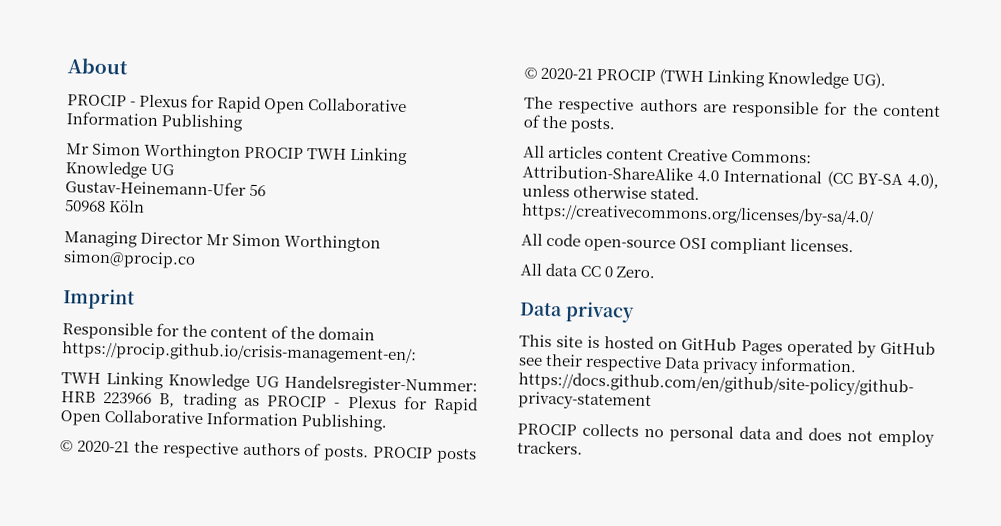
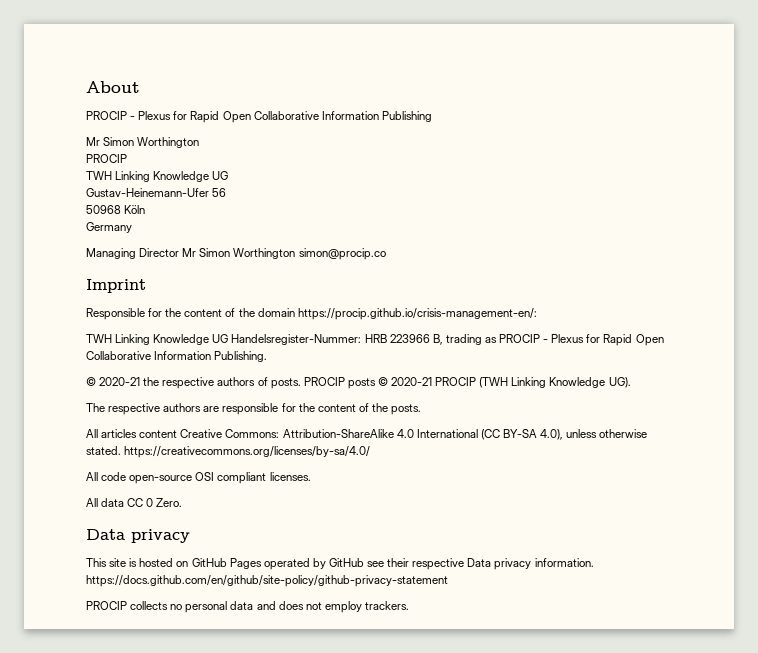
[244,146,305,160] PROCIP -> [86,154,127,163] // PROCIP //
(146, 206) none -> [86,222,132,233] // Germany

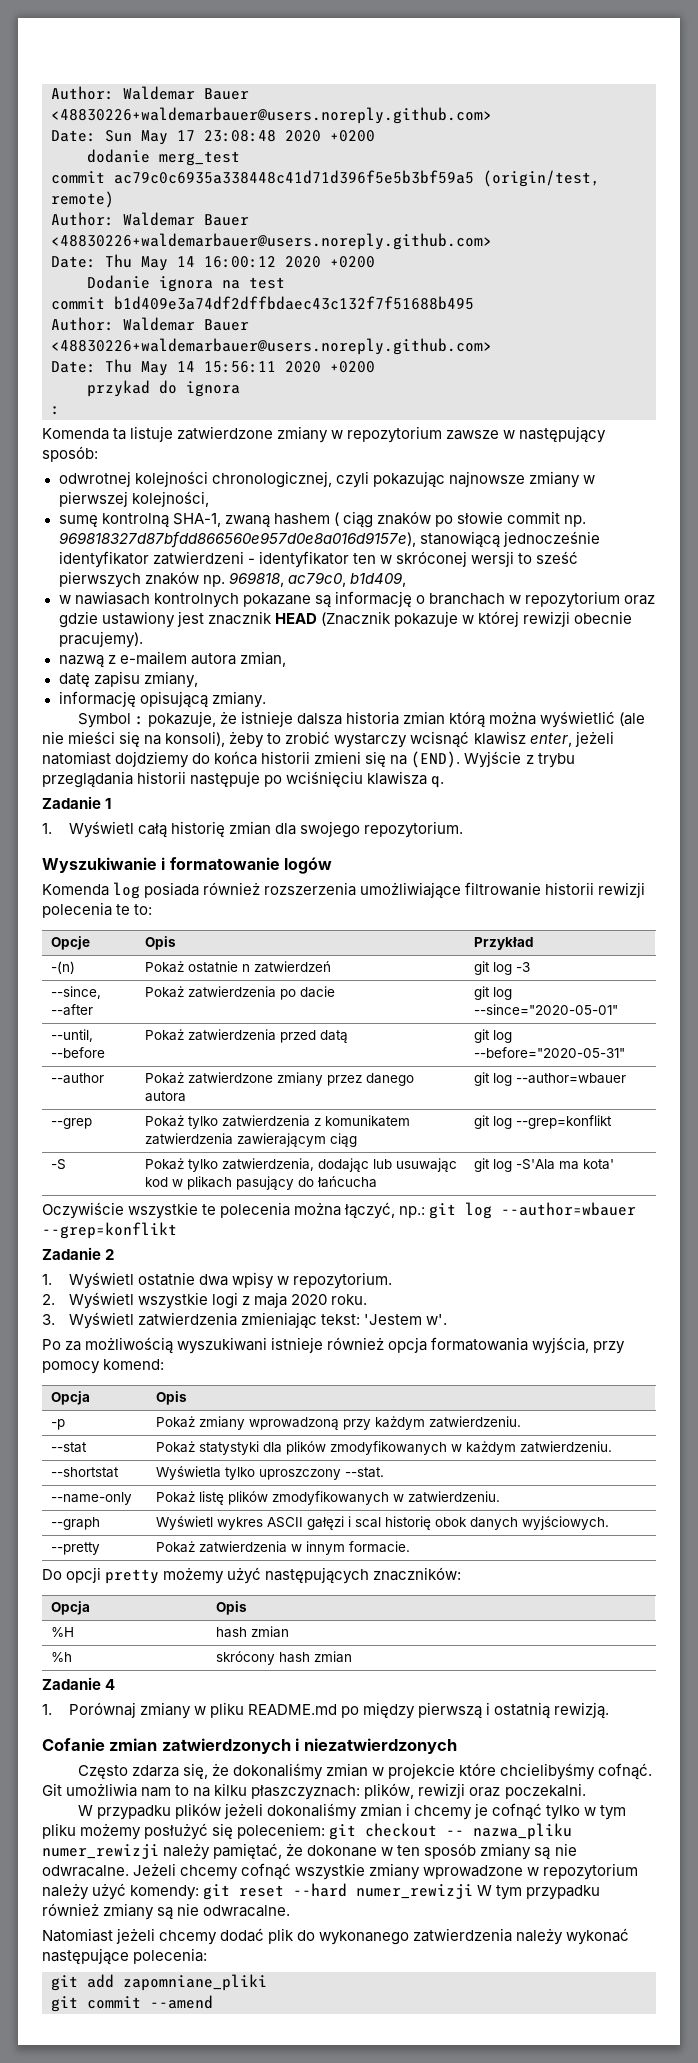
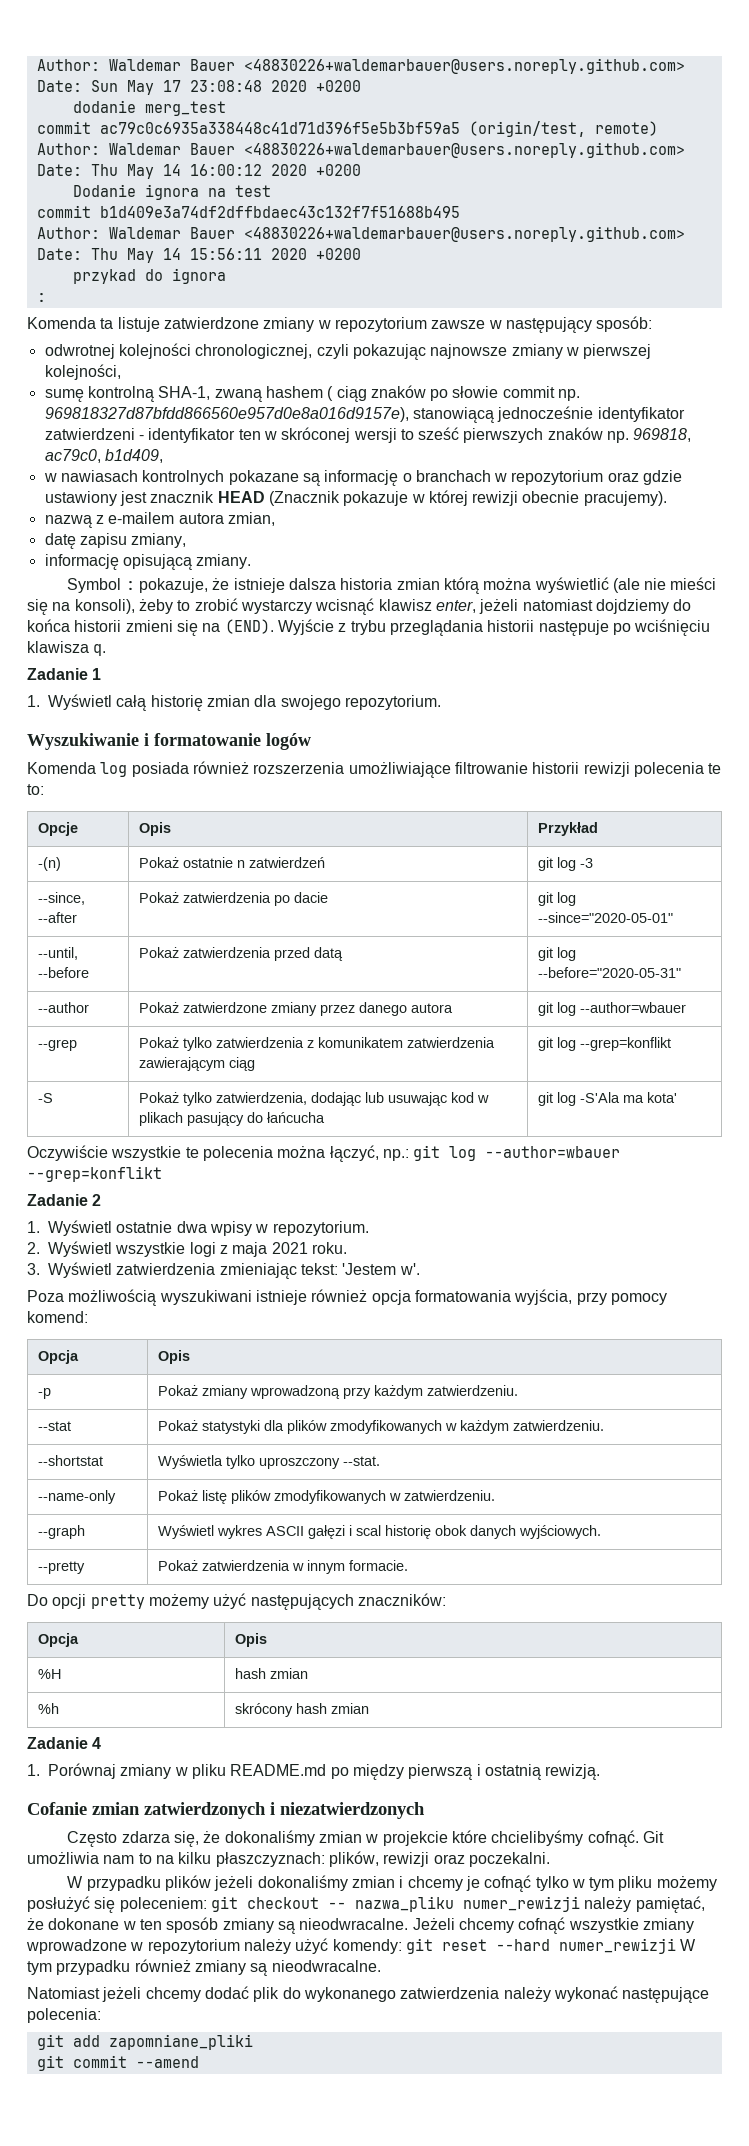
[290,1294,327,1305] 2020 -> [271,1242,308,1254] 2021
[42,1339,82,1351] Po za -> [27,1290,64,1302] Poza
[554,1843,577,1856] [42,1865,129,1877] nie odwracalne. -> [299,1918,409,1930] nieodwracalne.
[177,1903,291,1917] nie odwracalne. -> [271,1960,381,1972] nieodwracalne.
* * *
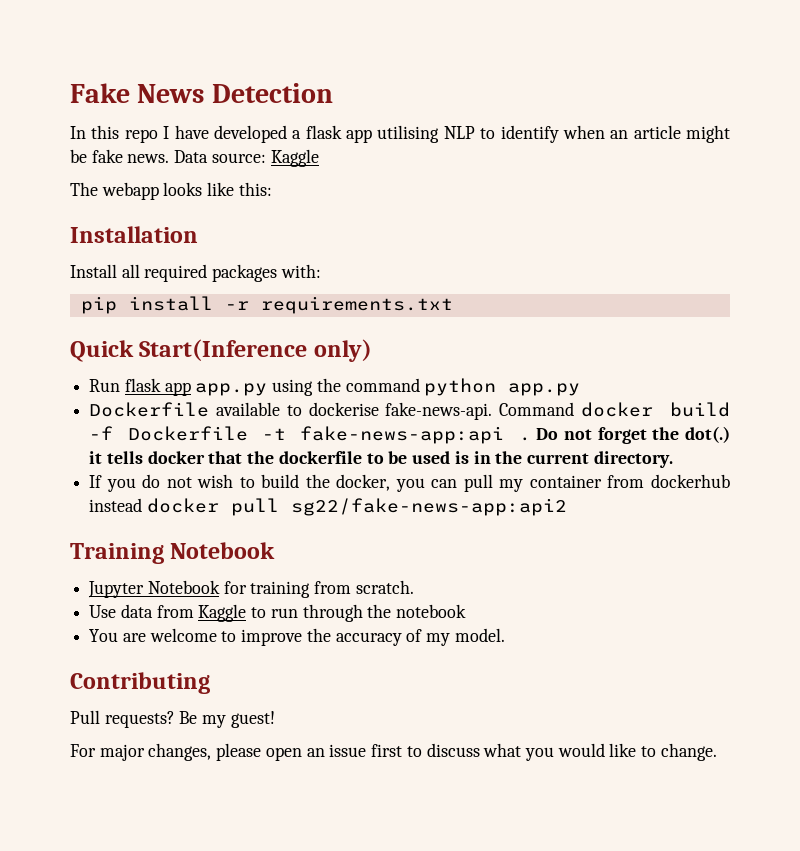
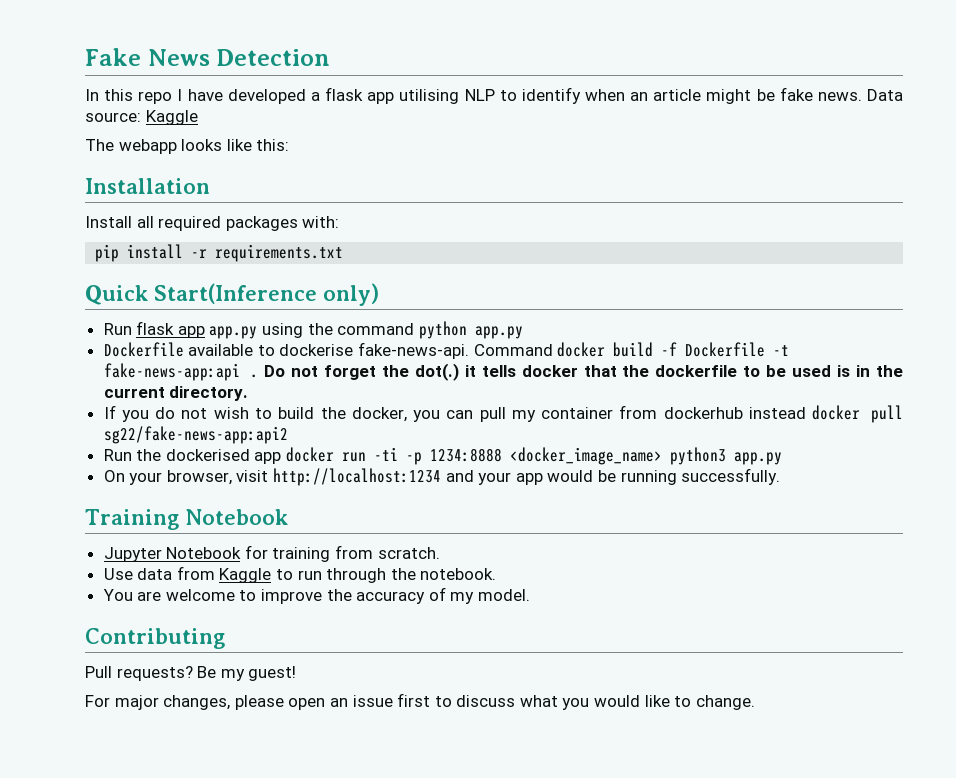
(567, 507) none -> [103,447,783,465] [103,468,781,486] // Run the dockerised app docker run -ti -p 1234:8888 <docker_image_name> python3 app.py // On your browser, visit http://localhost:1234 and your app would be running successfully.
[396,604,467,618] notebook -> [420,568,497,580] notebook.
...
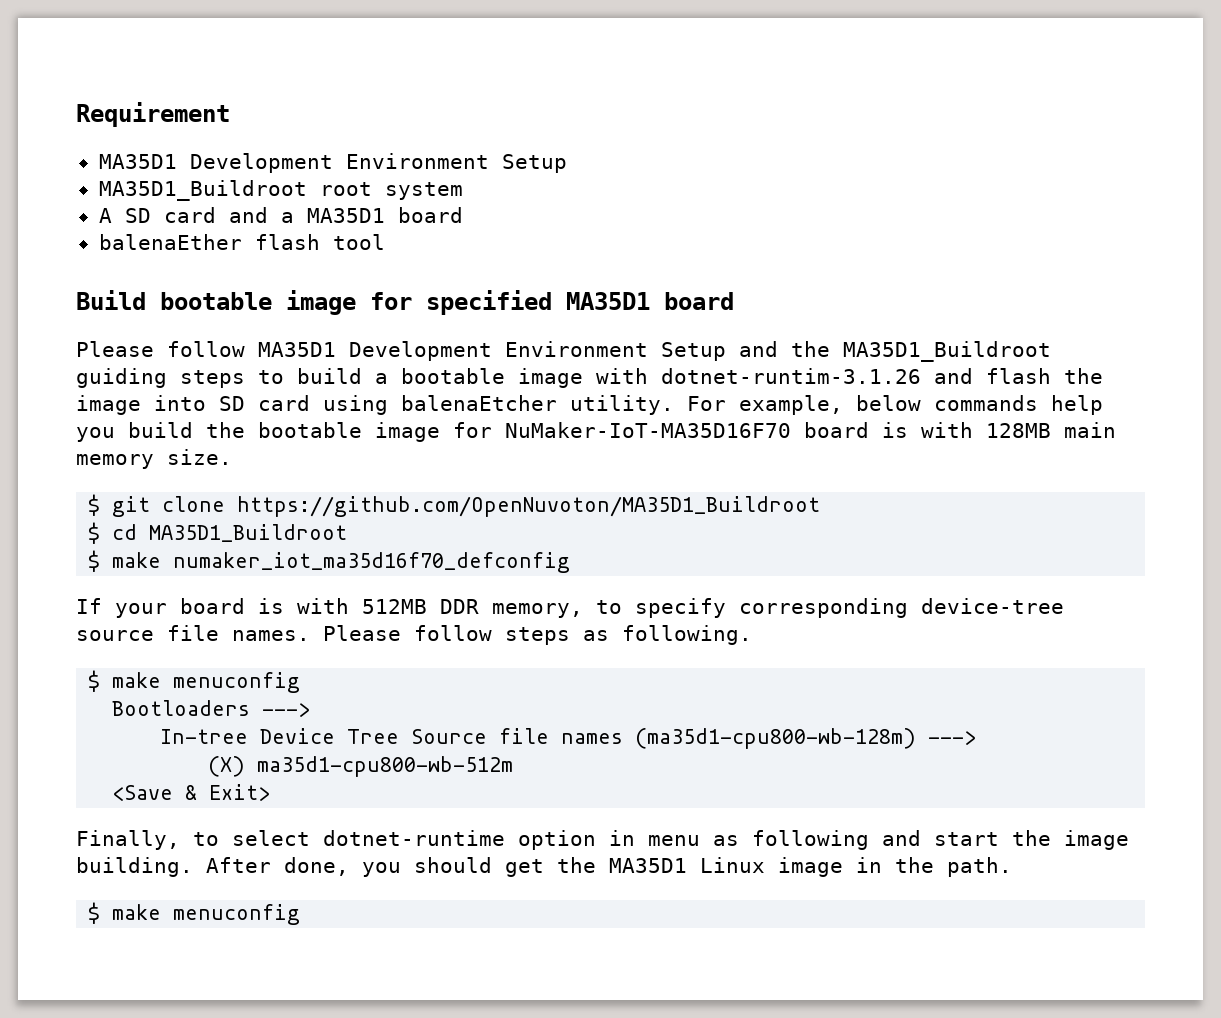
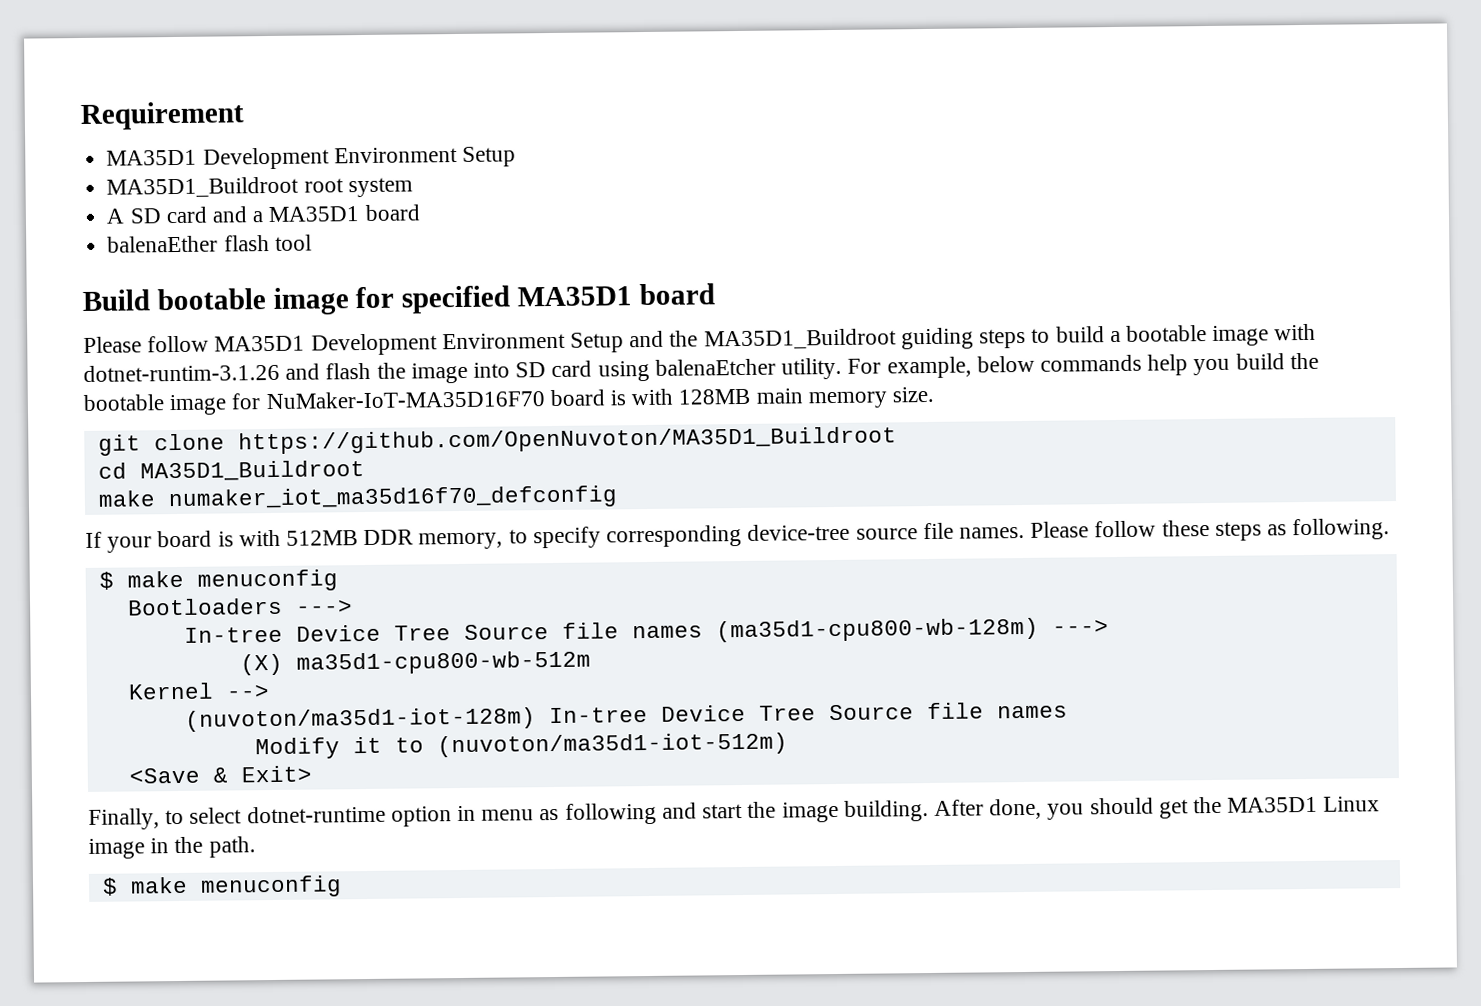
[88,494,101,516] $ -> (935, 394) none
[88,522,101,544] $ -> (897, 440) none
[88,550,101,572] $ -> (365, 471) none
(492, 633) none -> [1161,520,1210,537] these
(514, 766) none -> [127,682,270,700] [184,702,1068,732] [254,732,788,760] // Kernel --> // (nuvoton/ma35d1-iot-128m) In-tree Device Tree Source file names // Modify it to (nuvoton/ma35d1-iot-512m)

- _What to produce_: Please print the lines above word for word, starting at the one with "[244,146,305,160] PROCIP ->" and ending at the one with "[177,1903,291,1917] nie odwracalne.", both included, and without any picture.

- _Task output_:
[244,146,305,160] PROCIP -> [86,154,127,163] // PROCIP //
(146, 206) none -> [86,222,132,233] // Germany

[290,1294,327,1305] 2020 -> [271,1242,308,1254] 2021
[42,1339,82,1351] Po za -> [27,1290,64,1302] Poza
[554,1843,577,1856] [42,1865,129,1877] nie odwracalne. -> [299,1918,409,1930] nieodwracalne.
[177,1903,291,1917] nie odwracalne. -> [271,1960,381,1972] nieodwracalne.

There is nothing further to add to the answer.